━━━━━ Record excerpts ━━━━━

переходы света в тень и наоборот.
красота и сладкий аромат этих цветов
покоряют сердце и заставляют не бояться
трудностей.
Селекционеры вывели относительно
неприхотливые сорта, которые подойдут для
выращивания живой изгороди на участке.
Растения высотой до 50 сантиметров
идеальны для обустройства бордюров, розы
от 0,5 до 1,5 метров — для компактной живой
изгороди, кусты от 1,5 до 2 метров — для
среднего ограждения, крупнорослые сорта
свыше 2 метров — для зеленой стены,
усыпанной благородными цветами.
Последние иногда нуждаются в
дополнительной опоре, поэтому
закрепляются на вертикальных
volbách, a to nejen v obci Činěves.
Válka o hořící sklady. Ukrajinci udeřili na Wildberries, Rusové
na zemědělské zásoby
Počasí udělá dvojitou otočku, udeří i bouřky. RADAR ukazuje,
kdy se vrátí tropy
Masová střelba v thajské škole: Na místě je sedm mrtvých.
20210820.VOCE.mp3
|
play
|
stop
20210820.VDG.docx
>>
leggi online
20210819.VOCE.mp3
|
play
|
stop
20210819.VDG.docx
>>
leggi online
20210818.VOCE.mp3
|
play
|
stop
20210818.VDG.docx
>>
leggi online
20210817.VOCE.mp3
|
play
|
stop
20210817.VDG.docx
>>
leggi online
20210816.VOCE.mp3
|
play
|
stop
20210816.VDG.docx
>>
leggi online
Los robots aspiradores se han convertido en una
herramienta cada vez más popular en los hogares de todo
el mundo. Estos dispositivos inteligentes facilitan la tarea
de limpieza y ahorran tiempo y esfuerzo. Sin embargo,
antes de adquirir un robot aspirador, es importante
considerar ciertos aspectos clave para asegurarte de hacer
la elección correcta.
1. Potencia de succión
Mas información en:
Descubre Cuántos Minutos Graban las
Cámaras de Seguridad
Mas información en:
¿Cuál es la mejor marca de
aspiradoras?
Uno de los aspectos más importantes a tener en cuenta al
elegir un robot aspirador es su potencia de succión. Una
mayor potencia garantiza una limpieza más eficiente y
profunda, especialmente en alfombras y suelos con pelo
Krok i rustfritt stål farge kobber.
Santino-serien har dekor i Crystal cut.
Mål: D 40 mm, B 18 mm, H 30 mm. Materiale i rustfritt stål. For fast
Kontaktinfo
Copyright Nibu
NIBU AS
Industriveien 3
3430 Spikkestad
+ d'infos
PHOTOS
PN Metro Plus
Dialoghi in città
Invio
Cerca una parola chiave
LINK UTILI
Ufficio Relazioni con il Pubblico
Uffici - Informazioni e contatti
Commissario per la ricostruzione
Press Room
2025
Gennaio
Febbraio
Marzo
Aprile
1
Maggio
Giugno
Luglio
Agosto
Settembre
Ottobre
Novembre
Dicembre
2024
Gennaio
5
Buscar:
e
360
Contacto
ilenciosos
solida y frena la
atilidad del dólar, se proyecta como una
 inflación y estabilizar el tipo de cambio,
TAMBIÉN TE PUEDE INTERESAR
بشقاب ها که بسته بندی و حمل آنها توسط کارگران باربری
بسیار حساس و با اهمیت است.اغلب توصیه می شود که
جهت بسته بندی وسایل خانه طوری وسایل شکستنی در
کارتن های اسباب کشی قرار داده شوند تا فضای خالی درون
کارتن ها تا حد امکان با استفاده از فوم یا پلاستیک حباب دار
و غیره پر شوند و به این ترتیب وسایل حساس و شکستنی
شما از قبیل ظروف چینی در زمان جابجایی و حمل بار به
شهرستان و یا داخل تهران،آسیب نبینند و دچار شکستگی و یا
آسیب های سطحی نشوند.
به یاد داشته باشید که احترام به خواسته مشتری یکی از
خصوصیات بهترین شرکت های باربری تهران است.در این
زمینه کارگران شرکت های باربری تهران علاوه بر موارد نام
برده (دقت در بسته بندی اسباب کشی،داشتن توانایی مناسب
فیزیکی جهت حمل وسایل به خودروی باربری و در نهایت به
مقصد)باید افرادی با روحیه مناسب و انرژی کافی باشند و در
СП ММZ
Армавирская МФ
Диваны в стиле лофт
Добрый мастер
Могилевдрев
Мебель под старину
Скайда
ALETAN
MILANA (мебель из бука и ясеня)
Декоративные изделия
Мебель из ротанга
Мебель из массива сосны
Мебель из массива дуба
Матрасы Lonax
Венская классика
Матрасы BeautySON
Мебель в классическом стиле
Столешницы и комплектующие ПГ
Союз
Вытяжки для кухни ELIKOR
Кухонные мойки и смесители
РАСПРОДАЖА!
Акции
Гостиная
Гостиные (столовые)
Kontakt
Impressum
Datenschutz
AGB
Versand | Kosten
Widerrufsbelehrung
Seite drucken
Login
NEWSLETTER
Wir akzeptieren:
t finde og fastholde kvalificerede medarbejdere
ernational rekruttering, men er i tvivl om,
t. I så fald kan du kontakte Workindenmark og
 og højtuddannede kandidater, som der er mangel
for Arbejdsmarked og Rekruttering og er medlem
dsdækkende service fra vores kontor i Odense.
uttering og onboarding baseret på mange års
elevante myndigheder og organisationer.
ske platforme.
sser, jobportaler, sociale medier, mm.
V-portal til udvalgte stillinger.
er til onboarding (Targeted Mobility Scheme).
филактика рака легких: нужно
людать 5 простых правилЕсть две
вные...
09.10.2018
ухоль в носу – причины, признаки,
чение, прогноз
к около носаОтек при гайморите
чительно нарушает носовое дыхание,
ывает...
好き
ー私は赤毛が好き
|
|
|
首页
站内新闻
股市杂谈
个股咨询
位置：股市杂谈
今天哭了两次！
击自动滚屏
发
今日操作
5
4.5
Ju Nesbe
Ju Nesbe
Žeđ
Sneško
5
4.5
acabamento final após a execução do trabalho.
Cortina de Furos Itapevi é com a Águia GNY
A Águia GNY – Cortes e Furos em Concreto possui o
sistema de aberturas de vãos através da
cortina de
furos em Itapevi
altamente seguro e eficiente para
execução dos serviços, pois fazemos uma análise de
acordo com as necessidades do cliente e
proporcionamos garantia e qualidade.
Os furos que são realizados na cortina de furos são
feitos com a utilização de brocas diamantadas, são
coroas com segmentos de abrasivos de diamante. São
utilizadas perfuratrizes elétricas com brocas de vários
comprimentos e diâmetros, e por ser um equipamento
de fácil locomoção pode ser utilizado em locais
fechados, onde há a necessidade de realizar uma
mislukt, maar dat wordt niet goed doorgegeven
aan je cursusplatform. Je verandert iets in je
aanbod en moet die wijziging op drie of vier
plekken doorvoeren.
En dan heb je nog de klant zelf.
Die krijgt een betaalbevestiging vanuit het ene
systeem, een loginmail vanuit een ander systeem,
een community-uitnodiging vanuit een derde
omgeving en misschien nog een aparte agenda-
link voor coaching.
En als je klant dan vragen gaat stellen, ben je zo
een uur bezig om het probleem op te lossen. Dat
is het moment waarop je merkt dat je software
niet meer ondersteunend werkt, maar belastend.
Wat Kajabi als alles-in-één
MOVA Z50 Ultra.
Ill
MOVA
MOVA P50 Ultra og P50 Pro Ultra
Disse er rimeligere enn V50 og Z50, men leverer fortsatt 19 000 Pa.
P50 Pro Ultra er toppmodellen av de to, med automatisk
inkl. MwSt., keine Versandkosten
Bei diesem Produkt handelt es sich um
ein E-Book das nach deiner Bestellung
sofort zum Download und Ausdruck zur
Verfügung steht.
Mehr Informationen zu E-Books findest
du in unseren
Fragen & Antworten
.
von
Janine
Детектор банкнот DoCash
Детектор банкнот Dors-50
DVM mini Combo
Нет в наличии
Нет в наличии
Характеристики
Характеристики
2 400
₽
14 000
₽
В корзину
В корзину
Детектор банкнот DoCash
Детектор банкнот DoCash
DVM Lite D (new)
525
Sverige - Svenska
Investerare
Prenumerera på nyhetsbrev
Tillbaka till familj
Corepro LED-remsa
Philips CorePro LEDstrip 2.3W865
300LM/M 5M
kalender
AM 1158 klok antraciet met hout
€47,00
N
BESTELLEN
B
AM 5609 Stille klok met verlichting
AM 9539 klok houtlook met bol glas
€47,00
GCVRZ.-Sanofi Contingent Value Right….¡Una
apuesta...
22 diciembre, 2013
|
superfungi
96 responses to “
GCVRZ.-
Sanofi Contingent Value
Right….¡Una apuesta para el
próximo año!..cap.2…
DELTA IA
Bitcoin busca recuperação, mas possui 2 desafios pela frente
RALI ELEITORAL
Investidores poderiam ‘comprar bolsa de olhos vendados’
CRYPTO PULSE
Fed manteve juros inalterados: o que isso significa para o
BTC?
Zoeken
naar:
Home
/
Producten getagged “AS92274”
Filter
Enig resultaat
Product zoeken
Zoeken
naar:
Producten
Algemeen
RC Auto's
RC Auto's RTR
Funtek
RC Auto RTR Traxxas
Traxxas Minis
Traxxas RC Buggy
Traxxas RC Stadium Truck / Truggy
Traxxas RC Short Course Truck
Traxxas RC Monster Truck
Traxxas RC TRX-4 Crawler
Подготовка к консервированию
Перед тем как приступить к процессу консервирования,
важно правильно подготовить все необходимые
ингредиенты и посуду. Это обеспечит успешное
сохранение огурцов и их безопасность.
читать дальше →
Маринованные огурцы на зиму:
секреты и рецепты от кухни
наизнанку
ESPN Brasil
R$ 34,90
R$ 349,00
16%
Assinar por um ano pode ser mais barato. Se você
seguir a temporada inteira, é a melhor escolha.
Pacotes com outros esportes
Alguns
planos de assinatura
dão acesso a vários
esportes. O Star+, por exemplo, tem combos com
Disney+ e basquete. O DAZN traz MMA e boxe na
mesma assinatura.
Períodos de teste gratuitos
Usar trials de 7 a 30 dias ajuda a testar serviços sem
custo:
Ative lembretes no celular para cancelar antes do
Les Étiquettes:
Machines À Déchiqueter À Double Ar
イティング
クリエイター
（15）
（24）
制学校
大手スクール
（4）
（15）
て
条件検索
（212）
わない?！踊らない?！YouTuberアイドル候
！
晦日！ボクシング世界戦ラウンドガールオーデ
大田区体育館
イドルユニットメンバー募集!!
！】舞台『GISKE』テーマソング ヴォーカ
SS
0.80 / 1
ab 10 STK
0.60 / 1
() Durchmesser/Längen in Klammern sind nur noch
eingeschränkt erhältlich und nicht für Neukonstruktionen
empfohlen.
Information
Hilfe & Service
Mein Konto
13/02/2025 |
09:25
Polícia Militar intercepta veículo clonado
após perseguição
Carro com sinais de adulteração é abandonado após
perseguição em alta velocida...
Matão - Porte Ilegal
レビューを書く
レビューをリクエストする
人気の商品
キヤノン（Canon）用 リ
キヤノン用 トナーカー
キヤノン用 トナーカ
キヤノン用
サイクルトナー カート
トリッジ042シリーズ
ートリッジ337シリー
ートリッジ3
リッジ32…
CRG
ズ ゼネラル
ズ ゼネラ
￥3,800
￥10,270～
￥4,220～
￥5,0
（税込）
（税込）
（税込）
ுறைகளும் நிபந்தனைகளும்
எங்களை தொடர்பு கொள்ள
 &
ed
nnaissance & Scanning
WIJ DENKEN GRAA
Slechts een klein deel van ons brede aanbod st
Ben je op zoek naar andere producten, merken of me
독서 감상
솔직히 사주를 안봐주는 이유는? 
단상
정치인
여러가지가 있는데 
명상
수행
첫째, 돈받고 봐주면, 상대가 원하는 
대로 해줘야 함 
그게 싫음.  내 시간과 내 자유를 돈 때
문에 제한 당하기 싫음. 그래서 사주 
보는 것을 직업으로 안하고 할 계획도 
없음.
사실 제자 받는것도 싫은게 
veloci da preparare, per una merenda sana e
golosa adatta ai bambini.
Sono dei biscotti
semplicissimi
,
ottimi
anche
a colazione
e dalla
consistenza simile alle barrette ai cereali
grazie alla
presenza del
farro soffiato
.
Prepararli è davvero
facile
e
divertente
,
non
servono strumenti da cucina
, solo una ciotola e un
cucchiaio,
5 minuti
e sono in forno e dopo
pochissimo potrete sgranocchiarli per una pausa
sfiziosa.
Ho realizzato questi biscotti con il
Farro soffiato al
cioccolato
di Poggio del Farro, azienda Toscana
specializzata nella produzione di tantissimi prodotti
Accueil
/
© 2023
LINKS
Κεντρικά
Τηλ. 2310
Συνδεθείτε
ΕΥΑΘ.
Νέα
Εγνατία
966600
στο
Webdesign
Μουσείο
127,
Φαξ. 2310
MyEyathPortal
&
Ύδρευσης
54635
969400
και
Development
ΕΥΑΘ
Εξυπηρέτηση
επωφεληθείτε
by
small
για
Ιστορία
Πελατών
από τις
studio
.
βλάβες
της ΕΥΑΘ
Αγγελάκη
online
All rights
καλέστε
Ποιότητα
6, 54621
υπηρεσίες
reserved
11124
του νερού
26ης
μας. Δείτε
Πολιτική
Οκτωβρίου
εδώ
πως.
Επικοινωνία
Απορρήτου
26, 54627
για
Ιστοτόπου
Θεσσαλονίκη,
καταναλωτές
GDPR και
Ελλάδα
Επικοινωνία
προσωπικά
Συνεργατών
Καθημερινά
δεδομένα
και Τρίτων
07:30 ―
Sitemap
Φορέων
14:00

━━━━━

*Instructions to follow*.
In the entries above, find the line holding "20210817.VDG.docx" and the line holding "شهرستان و یا", then retype exactly those two lines and every line between them, and nothing else.

*Solution*.
20210817.VDG.docx
>>
leggi online
20210816.VOCE.mp3
|
play
|
stop
20210816.VDG.docx
>>
leggi online
Los robots aspiradores se han convertido en una
herramienta cada vez más popular en los hogares de todo
el mundo. Estos dispositivos inteligentes facilitan la tarea
de limpieza y ahorran tiempo y esfuerzo. Sin embargo,
antes de adquirir un robot aspirador, es importante
considerar ciertos aspectos clave para asegurarte de hacer
la elección correcta.
1. Potencia de succión
Mas información en:
Descubre Cuántos Minutos Graban las
Cámaras de Seguridad
Mas información en:
¿Cuál es la mejor marca de
aspiradoras?
Uno de los aspectos más importantes a tener en cuenta al
elegir un robot aspirador es su potencia de succión. Una
mayor potencia garantiza una limpieza más eficiente y
profunda, especialmente en alfombras y suelos con pelo
Krok i rustfritt stål farge kobber.
Santino-serien har dekor i Crystal cut.
Mål: D 40 mm, B 18 mm, H 30 mm. Materiale i rustfritt stål. For fast
Kontaktinfo
Copyright Nibu
NIBU AS
Industriveien 3
3430 Spikkestad
+ d'infos
PHOTOS
PN Metro Plus
Dialoghi in città
Invio
Cerca una parola chiave
LINK UTILI
Ufficio Relazioni con il Pubblico
Uffici - Informazioni e contatti
Commissario per la ricostruzione
Press Room
2025
Gennaio
Febbraio
Marzo
Aprile
1
Maggio
Giugno
Luglio
Agosto
Settembre
Ottobre
Novembre
Dicembre
2024
Gennaio
5
Buscar:
e
360
Contacto
ilenciosos
solida y frena la
atilidad del dólar, se proyecta como una
 inflación y estabilizar el tipo de cambio,
TAMBIÉN TE PUEDE INTERESAR
بشقاب ها که بسته بندی و حمل آنها توسط کارگران باربری
بسیار حساس و با اهمیت است.اغلب توصیه می شود که
جهت بسته بندی وسایل خانه طوری وسایل شکستنی در
کارتن های اسباب کشی قرار داده شوند تا فضای خالی درون
کارتن ها تا حد امکان با استفاده از فوم یا پلاستیک حباب دار
و غیره پر شوند و به این ترتیب وسایل حساس و شکستنی
شما از قبیل ظروف چینی در زمان جابجایی و حمل بار به
شهرستان و یا داخل تهران،آسیب نبینند و دچار شکستگی و یا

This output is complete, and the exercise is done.